D’après une histoire vraie
Réalisé par Roman Polanski (2017)
Drame
Film français
Avec Emmanuelle Seigner, Eva Green, Vincent Perez
★★☆☆☆

Présenté Hors Compétition au Festival de Cannes en mai dernier, D’après une histoire vraie était sans conteste le film que l’on attendait en ce début d’automne. Librement adapté du best-seller de l’écrivain à succès Delphine de Vigan (D’après une histoire vraie, 2015), le nouveau film du réalisateur franco-polonais Roman Polanski s’avère être en réalité une amère déception tant par le scénario que par la mise en scène artificielle. Porté par un casting de choix (Emmanuelle Seigner, Eva Green et Vincent Perez campent les rôles principaux), le long-métrage avait néanmoins tout pour séduire la critique et le public. Décryptage.

Eva Green et Emmanuelle Seigner, D’après une histoire vraie, Roman Polanski © Unifrance, 2017

           Après l’engouement suscité par son premier roman autobiographique, Delphine Dayrieux (Emmanuelle Seigner) se heurte à ses angoisses les plus intimes, et ne peut assumer ses responsabilités d’écrivain. En proie à de violents troubles d’anxiété liés au syndrome de la page blanche, elle doit faire face à la demande pressante de son public qui attend avec impatience la sortie de son prochain livre. C’est à cette période de sa vie, que l’auteur rencontre à l’occasion d’une séance de dédicace, « Elle » (Eva Green), une admiratrice aussi fascinante qu’intrigante. Au fil des jours, et sans que Delphine ne daigne s’en inquiéter, « Elle » prend progressivement place au sein de sa vie, jusqu’à prendre son identité, son quotidien et surtout son projet littéraire, celui qui l’obsède tant. S’ensuivront querelles de jalousie, crises de paranoïa et rivalité féminine que Delphine n’aura jamais souhaitées ou du moins préméditées. Jusqu’où sera prête à aller « Elle » pour mener Delphine au bout de la quête qu’elle lui impose ?

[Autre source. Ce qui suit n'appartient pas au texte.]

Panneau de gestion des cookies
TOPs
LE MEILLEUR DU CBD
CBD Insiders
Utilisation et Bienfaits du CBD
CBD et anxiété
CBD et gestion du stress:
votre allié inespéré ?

          Alors que le roman de Delphine de Vigan s’était avéré brillant par l’intrigue qui situait l’ouvrage au carrefour du thriller psychologique et de l’auto-fiction, le film de Roman Polanski s’illustre malgré lui par son incapacité cinématographique à relater la puissance de l’œuvre littéraire, tant celle-ci était profonde et complexe. Fasciné par les thématiques relatées dans le livre, le réalisateur explique avoir « tout de suite été intrigué par la confrontation des deux héroïnes (…) ». « C’était surtout le thème de l’angoisse de la page blanche qui m’a attiré : elle me renvoyait à mes propres angoisses de cinéaste entre deux films », précise-t-il.

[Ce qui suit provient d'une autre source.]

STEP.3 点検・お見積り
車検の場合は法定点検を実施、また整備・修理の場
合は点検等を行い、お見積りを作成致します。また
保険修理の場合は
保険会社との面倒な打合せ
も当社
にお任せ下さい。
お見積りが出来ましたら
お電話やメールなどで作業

          Entre raison et folie, réalité et fiction, désir et fantasme, le film aborde toutes les thématiques chères au réalisateur. Ainsi, nous retrouvons ses sujets obsessionnels tels que les rapports de pouvoir, de domination et de soumission, la manipulation et le harcèlement. Malgré ses efforts, son adaptation du roman fait des personnages, des caricatures d’eux-mêmes, incapables d’exprimer la moindre expression ni émotion. Les dialogues, conçus à la manière de répliques de théâtre font la part belle à la tension silencieuse et insidieuse, comme si finalement, l’intrigue se suffisait à elle-même, comme si les personnages n’étaient plus contraints d’alimenter des échanges vains et insignifiants. Les mots et paroles énoncés semblent fades, sans intérêt ni profondeur.  À la fois troublante de beauté et hypnotique, Eva Green interprète néanmoins avec brio le personnage énigmatique de « Elle ». Ses yeux d’un bleu puissant illustrent l’inquiétante étrangeté qui caractérise « Elle », une jeune femme séduisante et fascinante qui assoit son pouvoir face à une Delphine bien fragile, mollement interprétée par Emmanuelle Seigner. 

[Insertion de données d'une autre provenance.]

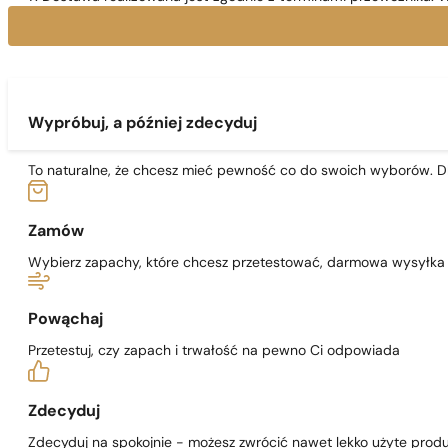
Wypróbuj, a później zdecyduj
To naturalne, że chcesz mieć pewność co do swoich wyborów. Dl
Zamów
Wybierz zapachy, które chcesz przetestować, darmowa wysyłka j
Powąchaj
Przetestuj, czy zapach i trwałość na pewno Ci odpowiada
Zdecyduj
Zdecyduj na spokojnie - możesz zwrócić nawet lekko użyte produ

Eva Green et Emmanuelle Seigner, D’après une histoire vraie, Roman Polanski © Unifrance, 2017

          Alors que Roman Polanski se retrouve ces derniers jours au cœur d’une polémique (une rétrospective que lui consacre la Cinémathèque française se heurte au mécontentement de plusieurs militantes féministes qui y voient un hommage mal venu au réalisateur accusé de viol sur mineure et interdit de séjour aux États-Unis), le film, déjà mal reçu par la critique au Festival de Cannes peine à convaincre le public. Loin de faire l’unanimité, le long-métrage, conçu à la manière d’un huis clos, présente tous les genres du thriller anxiogène, présentant un scénario prévisible et sans effets de surprise. Une désillusion à la hauteur de la qualité narrative du remarquable roman de Delphine de Vigan qui avait été primé du Prix Goncourt des lycéens et du Prix Renaudot en 2015.